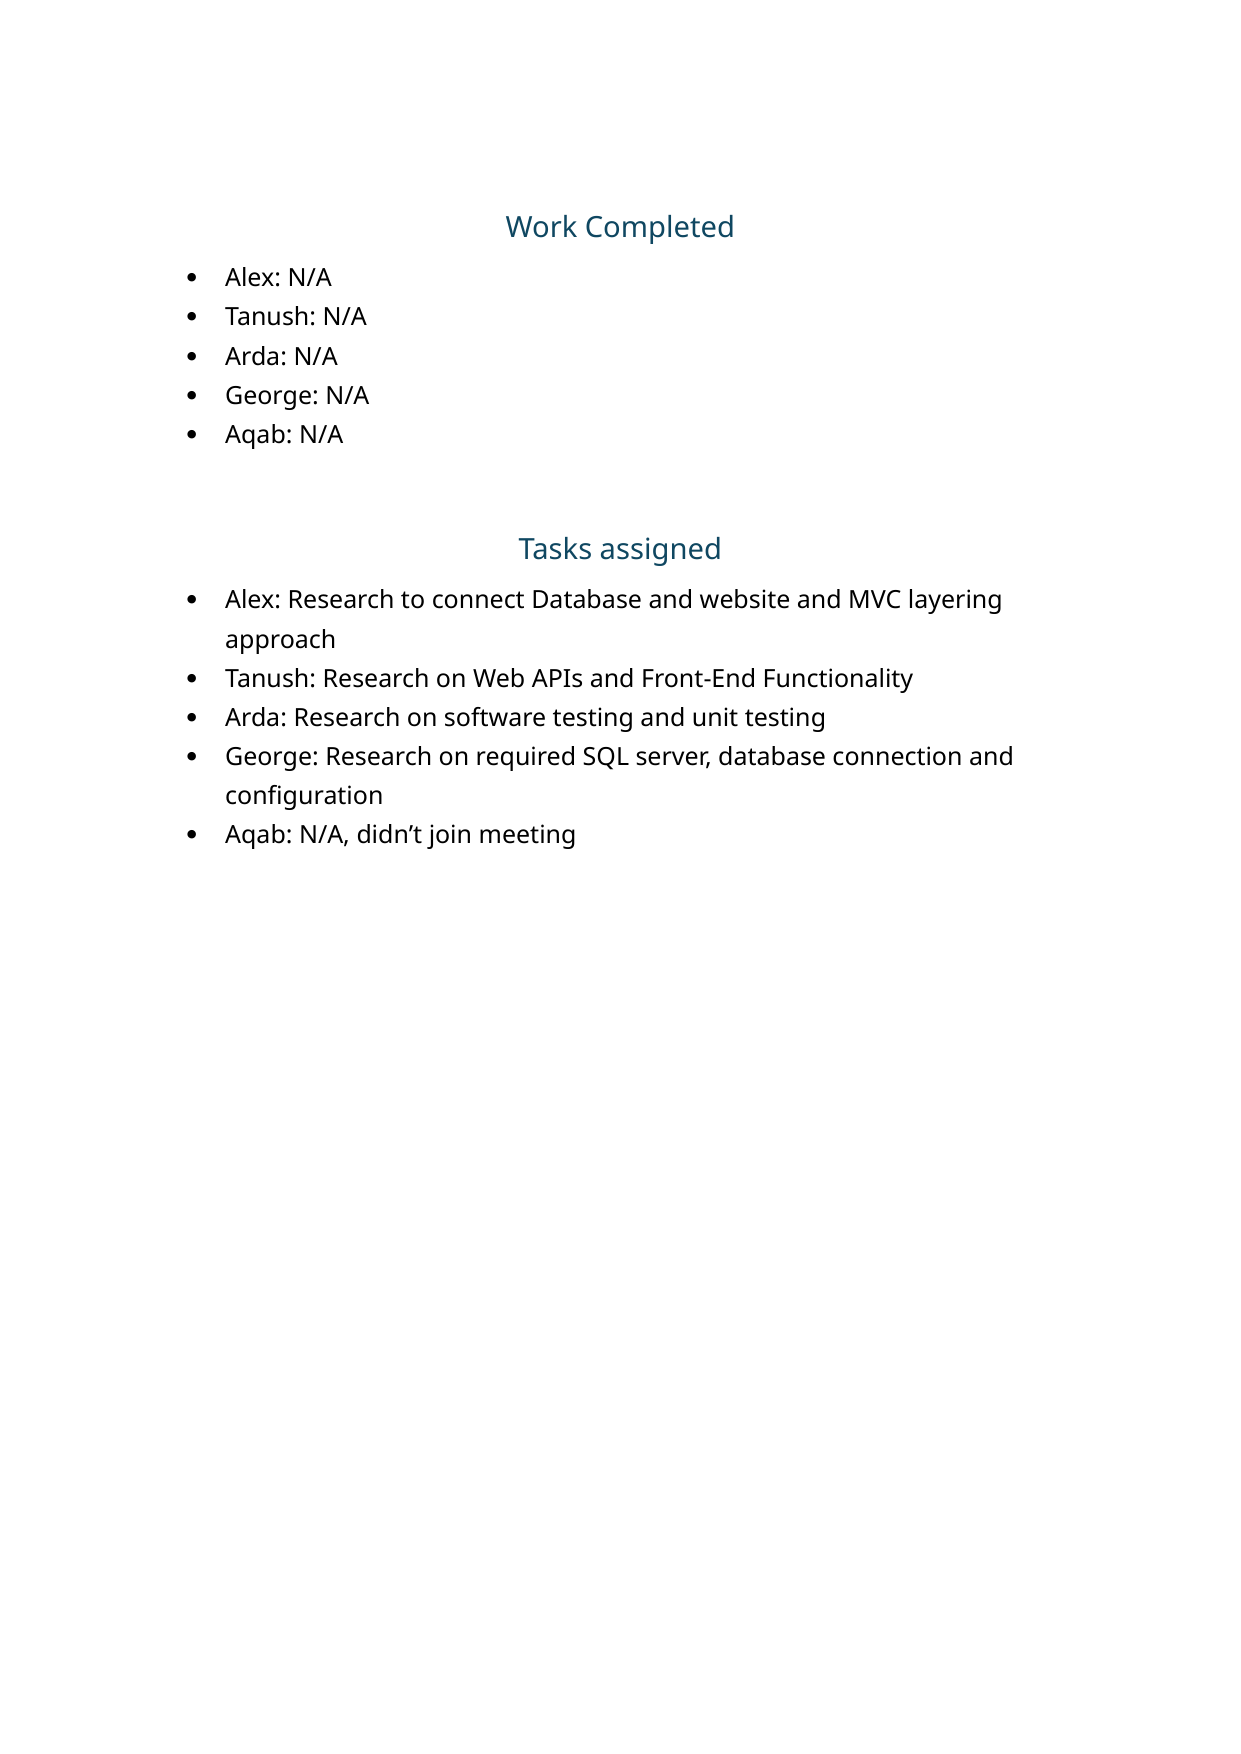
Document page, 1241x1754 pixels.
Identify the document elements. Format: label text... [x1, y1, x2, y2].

list Aqab: N/A [187, 416, 1090, 451]
subtitle Tasks assigned [150, 528, 1090, 568]
subtitle Work Completed [150, 206, 1090, 246]
list Tanush: N/A [187, 299, 1090, 333]
list George: Research on required SQL server, database connection and configuration [187, 739, 1090, 812]
list Tanush: Research on Web APIs and Front-End Functionality [187, 660, 1090, 694]
list Alex: N/A [187, 260, 1090, 294]
list Arda: Research on software testing and unit testing [187, 699, 1090, 734]
list Alex: Research to connect Database and website and MVC layering approach [187, 582, 1090, 655]
list Arda: N/A [187, 338, 1090, 372]
list Aqab: N/A, didn’t join meeting [187, 817, 1090, 851]
list George: N/A [187, 377, 1090, 411]
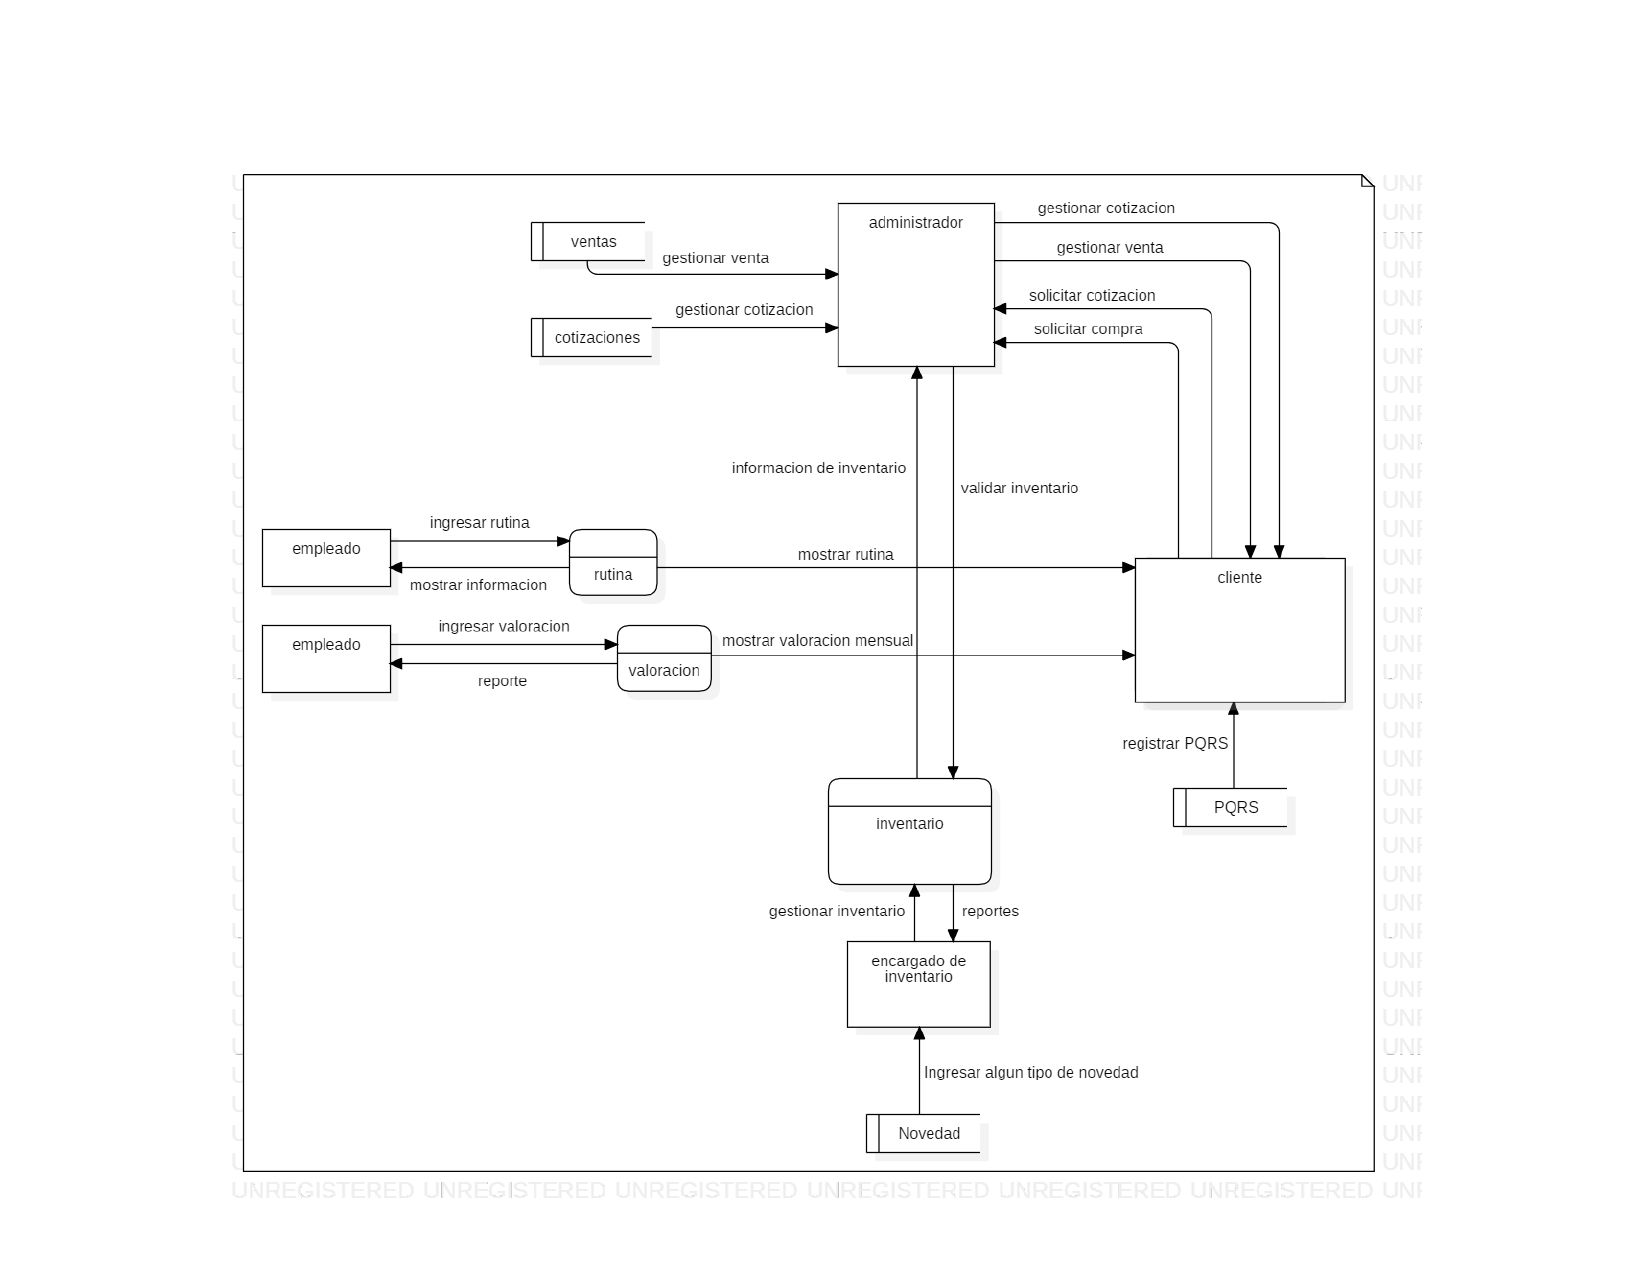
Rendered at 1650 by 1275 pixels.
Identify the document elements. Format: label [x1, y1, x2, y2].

picture [232, 162, 1422, 1219]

+--

| WHAT THIS TASK INVOLVES |
Only lines of the material that contain the word "pixels" belong in the answer; copy each one.

| ANSWER BELOW |
Document page, 1241x1754 pixels.
Rendered at 1650 by 1275 pixels.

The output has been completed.